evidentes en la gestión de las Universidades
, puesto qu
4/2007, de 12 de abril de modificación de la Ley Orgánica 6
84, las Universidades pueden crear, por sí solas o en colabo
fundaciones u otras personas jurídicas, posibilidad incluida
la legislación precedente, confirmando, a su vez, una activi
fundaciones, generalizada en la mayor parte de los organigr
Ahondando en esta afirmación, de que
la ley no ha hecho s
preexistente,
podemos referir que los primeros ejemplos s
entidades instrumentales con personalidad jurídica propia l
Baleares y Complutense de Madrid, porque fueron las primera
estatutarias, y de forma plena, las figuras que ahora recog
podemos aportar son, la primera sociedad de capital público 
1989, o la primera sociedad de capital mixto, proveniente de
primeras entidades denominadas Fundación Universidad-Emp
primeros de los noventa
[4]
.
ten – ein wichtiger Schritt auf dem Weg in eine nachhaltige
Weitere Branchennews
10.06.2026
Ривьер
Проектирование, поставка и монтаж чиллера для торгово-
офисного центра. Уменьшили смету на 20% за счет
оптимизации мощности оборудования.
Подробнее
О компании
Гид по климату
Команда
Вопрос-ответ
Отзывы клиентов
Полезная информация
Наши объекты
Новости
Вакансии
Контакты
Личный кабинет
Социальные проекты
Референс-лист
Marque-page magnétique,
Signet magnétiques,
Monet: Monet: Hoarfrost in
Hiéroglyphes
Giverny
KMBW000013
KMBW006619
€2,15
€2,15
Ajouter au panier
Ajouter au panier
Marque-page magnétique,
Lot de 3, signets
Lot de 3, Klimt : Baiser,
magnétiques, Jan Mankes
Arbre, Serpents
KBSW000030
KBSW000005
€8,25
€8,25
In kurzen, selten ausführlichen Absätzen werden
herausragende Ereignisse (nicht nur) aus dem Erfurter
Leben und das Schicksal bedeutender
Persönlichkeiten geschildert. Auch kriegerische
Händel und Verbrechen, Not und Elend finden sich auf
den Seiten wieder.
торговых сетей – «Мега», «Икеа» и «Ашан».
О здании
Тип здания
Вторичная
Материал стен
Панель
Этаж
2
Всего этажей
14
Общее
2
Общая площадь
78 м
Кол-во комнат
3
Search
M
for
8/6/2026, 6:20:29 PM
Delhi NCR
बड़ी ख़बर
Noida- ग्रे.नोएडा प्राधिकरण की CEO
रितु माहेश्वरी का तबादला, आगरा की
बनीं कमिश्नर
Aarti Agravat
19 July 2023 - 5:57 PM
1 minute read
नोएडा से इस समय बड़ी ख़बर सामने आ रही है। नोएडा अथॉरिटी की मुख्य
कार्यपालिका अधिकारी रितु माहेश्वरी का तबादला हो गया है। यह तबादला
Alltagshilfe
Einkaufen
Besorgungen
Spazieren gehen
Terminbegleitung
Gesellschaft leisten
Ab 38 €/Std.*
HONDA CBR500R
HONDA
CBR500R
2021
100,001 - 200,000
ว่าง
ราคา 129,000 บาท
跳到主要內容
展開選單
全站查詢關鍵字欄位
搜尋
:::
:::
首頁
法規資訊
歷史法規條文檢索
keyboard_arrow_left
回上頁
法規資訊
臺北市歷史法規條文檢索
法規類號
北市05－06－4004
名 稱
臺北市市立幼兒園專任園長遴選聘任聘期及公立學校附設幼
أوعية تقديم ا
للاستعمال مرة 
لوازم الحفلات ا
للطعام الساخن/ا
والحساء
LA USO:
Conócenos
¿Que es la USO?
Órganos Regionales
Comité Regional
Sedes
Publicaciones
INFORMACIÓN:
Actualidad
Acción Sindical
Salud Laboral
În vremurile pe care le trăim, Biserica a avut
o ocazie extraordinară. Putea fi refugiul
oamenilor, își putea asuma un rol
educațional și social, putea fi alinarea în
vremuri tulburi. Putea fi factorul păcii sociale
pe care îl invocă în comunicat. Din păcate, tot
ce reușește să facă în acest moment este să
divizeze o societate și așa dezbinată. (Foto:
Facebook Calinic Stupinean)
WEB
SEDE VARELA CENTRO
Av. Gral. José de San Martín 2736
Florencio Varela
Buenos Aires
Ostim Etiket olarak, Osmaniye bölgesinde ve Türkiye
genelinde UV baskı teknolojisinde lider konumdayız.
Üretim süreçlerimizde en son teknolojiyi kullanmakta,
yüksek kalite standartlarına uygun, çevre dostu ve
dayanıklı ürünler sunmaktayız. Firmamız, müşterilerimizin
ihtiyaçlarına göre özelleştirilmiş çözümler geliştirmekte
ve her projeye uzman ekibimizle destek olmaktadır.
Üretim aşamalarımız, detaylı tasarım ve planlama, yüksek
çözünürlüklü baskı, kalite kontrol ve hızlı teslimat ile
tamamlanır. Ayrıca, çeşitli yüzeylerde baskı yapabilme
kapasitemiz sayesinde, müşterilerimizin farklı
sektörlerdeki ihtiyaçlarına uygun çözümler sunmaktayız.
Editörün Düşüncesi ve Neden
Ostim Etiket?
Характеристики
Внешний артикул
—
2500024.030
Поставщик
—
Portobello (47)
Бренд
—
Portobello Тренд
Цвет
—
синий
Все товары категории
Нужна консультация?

· · ·

* _Aim of the task_
From the first line of the data above through the line containing "podemos referir que los primeros ejemplos s", repeat each line exactly, and add nothing.

* _Response to the task_
evidentes en la gestión de las Universidades
, puesto qu
4/2007, de 12 de abril de modificación de la Ley Orgánica 6
84, las Universidades pueden crear, por sí solas o en colabo
fundaciones u otras personas jurídicas, posibilidad incluida
la legislación precedente, confirmando, a su vez, una activi
fundaciones, generalizada en la mayor parte de los organigr
Ahondando en esta afirmación, de que
la ley no ha hecho s
preexistente,
podemos referir que los primeros ejemplos s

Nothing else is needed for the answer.